• Task statement
Exact copy required. Repeat the records, but keep the pictures out.

• Stored items
=====
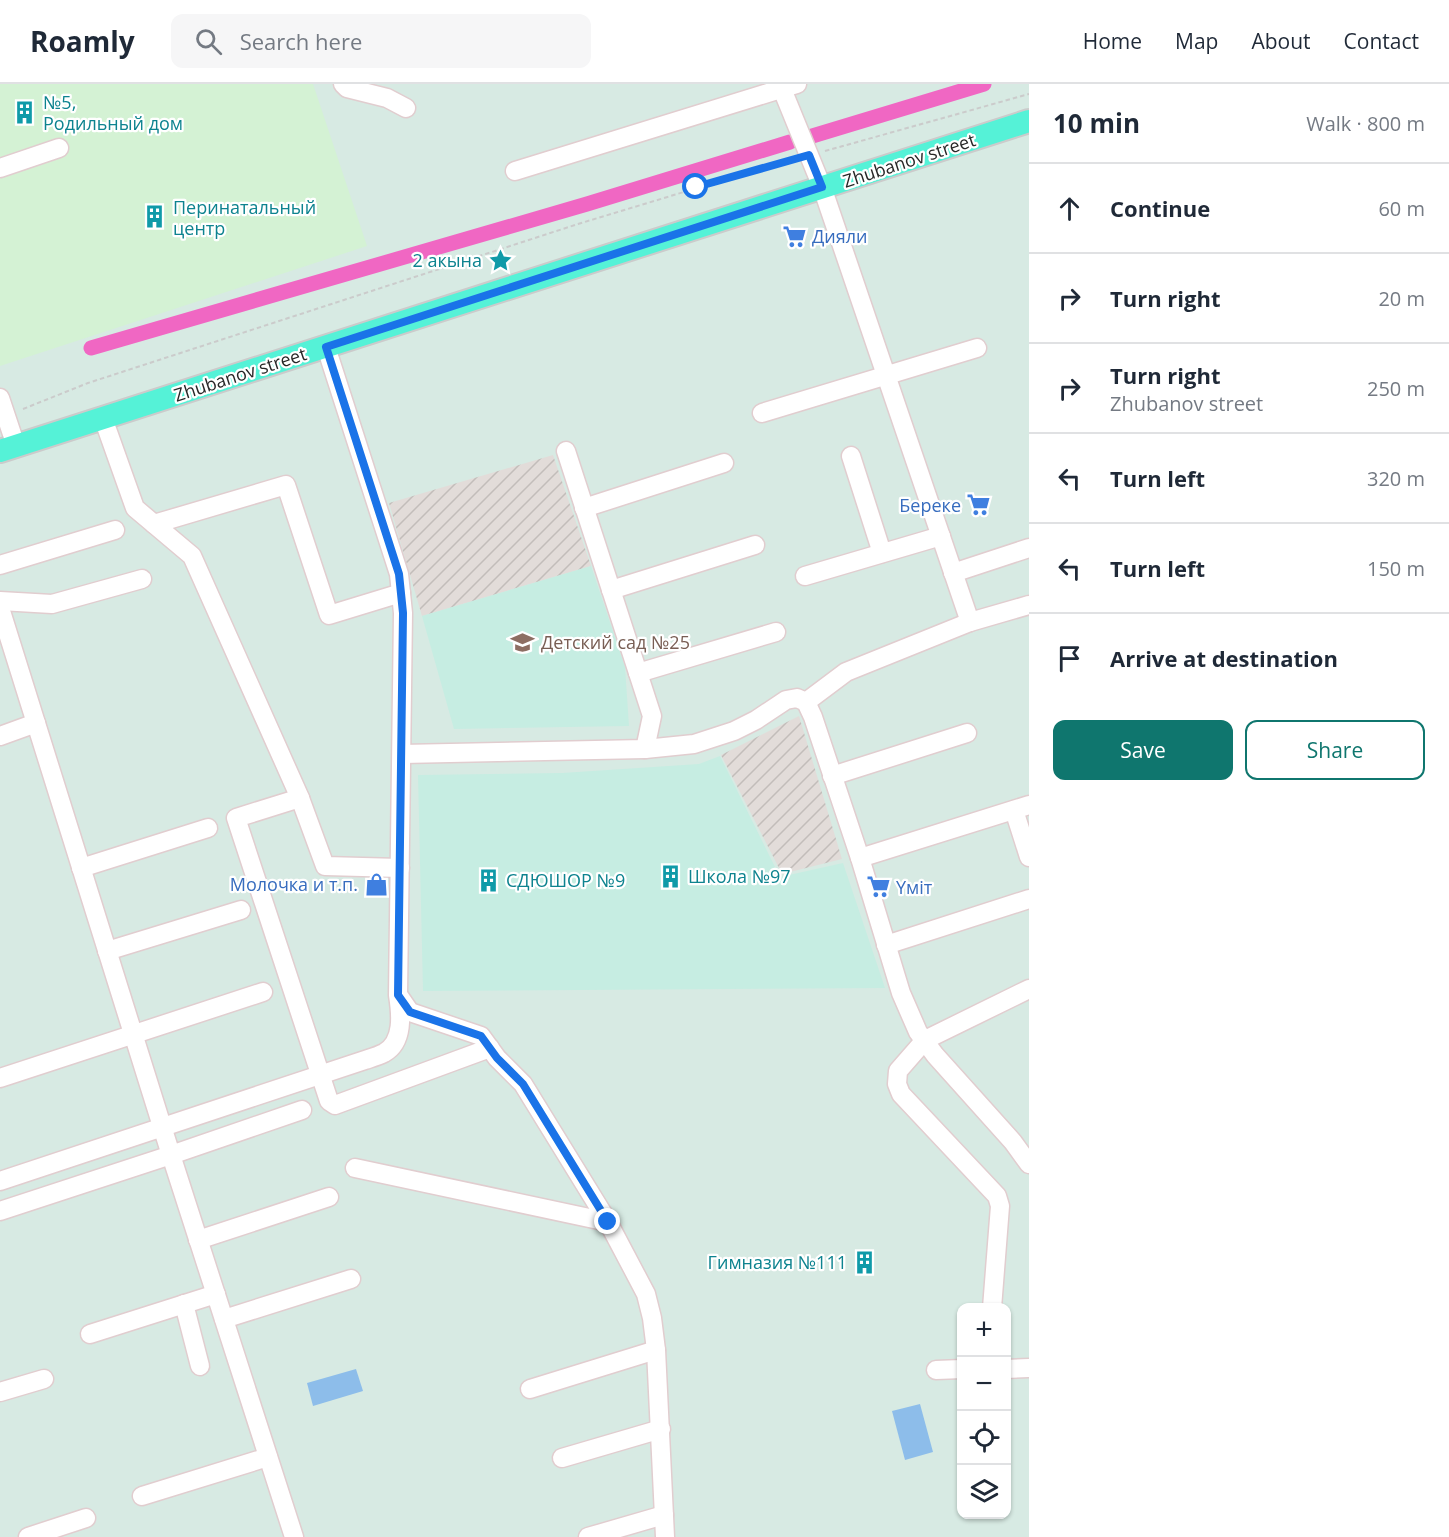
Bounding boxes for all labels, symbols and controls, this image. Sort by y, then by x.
search box [171,14,591,68]
text: Roamly [30,22,135,60]
icon: search [192,25,225,58]
text: Search here [240,26,362,56]
text: Home [1083,27,1142,55]
text: Map [1175,27,1218,55]
text: About [1251,27,1311,55]
text: Contact [1344,27,1419,55]
place label: №5, Родильный дом [43,90,183,135]
building icon: №5, Родильный дом [12,99,38,125]
text: 10 min [1053,105,1140,141]
text: Walk · 800 m [1306,110,1425,137]
street label: Zhubanov street [840,127,978,193]
route start [682,173,708,199]
icon: ahead [1053,192,1086,225]
text: Continue [1110,193,1210,223]
place label: Перинатальный центр [173,195,316,240]
text: 60 m [1378,195,1425,222]
building icon: Перинатальный центр [142,204,168,230]
supermarket icon: Дияли [781,223,807,249]
place label: Дияли [812,224,867,248]
place icon: 2 акына [487,247,513,273]
place label: 2 акына [413,248,482,272]
icon: right [1053,282,1086,315]
text: Turn right [1110,283,1221,313]
text: 20 m [1378,285,1425,312]
street label: Zhubanov street [171,341,309,407]
text: Turn right [1110,360,1221,390]
icon: right [1053,372,1086,405]
text: 250 m [1367,375,1425,402]
text: Zhubanov street [1110,390,1263,417]
icon: left [1053,462,1086,495]
text: Turn left [1110,463,1205,493]
text: 320 m [1367,465,1425,492]
supermarket icon: Береке [966,492,992,518]
place label: Береке [899,493,961,517]
icon: left [1053,552,1086,585]
text: Turn left [1110,553,1205,583]
text: 150 m [1367,555,1425,582]
school or university icon: Детский сад №25 [510,629,536,655]
place label: Детский сад №25 [541,630,690,654]
icon: arrive [1053,642,1086,675]
text: Arrive at destination [1110,643,1338,673]
button: Save [1053,720,1233,780]
button: Share [1245,720,1425,780]
building icon: Школа №97 [657,863,683,889]
place label: Школа №97 [688,864,791,888]
building icon: СДЮШОР №9 [475,867,501,893]
place label: СДЮШОР №9 [506,868,625,892]
shop icon: Молочка и т.п. [363,871,389,897]
place label: Молочка и т.п. [230,872,358,896]
supermarket icon: Үміт [865,874,891,900]
place label: Үміт [896,875,933,899]
route end [594,1208,620,1234]
building icon: Гимназия №111 [852,1249,878,1275]
place label: Гимназия №111 [708,1250,847,1274]
map controls [957,1303,1011,1519]
button: + [957,1303,1011,1357]
button: − [957,1357,1011,1411]
button: locate [957,1411,1011,1465]
button: layers [957,1465,1011,1519]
=====
• Answer section
Bounding boxes for all labels, symbols and controls, this image. Sort by y, then by x.
search box [171,14,591,68]
text: Roamly [30,22,135,60]
icon: search [192,25,225,58]
text: Search here [240,26,362,56]
text: Home [1083,27,1142,55]
text: Map [1175,27,1218,55]
text: About [1251,27,1311,55]
text: Contact [1344,27,1419,55]
place label: №5, Родильный дом [43,90,183,135]
building icon: №5, Родильный дом [12,99,38,125]
text: 10 min [1053,105,1140,141]
text: Walk · 800 m [1306,110,1425,137]
street label: Zhubanov street [840,127,978,193]
route start [682,173,708,199]
icon: ahead [1053,192,1086,225]
text: Continue [1110,193,1210,223]
place label: Перинатальный центр [173,195,316,240]
text: 60 m [1378,195,1425,222]
building icon: Перинатальный центр [142,204,168,230]
supermarket icon: Дияли [781,223,807,249]
place label: Дияли [812,224,867,248]
place icon: 2 акына [487,247,513,273]
place label: 2 акына [413,248,482,272]
icon: right [1053,282,1086,315]
text: Turn right [1110,283,1221,313]
text: 20 m [1378,285,1425,312]
street label: Zhubanov street [171,341,309,407]
text: Turn right [1110,360,1221,390]
icon: right [1053,372,1086,405]
text: 250 m [1367,375,1425,402]
text: Zhubanov street [1110,390,1263,417]
icon: left [1053,462,1086,495]
text: Turn left [1110,463,1205,493]
text: 320 m [1367,465,1425,492]
supermarket icon: Береке [966,492,992,518]
place label: Береке [899,493,961,517]
icon: left [1053,552,1086,585]
text: Turn left [1110,553,1205,583]
text: 150 m [1367,555,1425,582]
school or university icon: Детский сад №25 [510,629,536,655]
place label: Детский сад №25 [541,630,690,654]
icon: arrive [1053,642,1086,675]
text: Arrive at destination [1110,643,1338,673]
button: Save [1053,720,1233,780]
button: Share [1245,720,1425,780]
building icon: Школа №97 [657,863,683,889]
place label: Школа №97 [688,864,791,888]
building icon: СДЮШОР №9 [475,867,501,893]
place label: СДЮШОР №9 [506,868,625,892]
shop icon: Молочка и т.п. [363,871,389,897]
place label: Молочка и т.п. [230,872,358,896]
supermarket icon: Үміт [865,874,891,900]
place label: Үміт [896,875,933,899]
route end [594,1208,620,1234]
building icon: Гимназия №111 [852,1249,878,1275]
place label: Гимназия №111 [708,1250,847,1274]
map controls [957,1303,1011,1519]
button: + [957,1303,1011,1357]
button: − [957,1357,1011,1411]
button: locate [957,1411,1011,1465]
button: layers [957,1465,1011,1519]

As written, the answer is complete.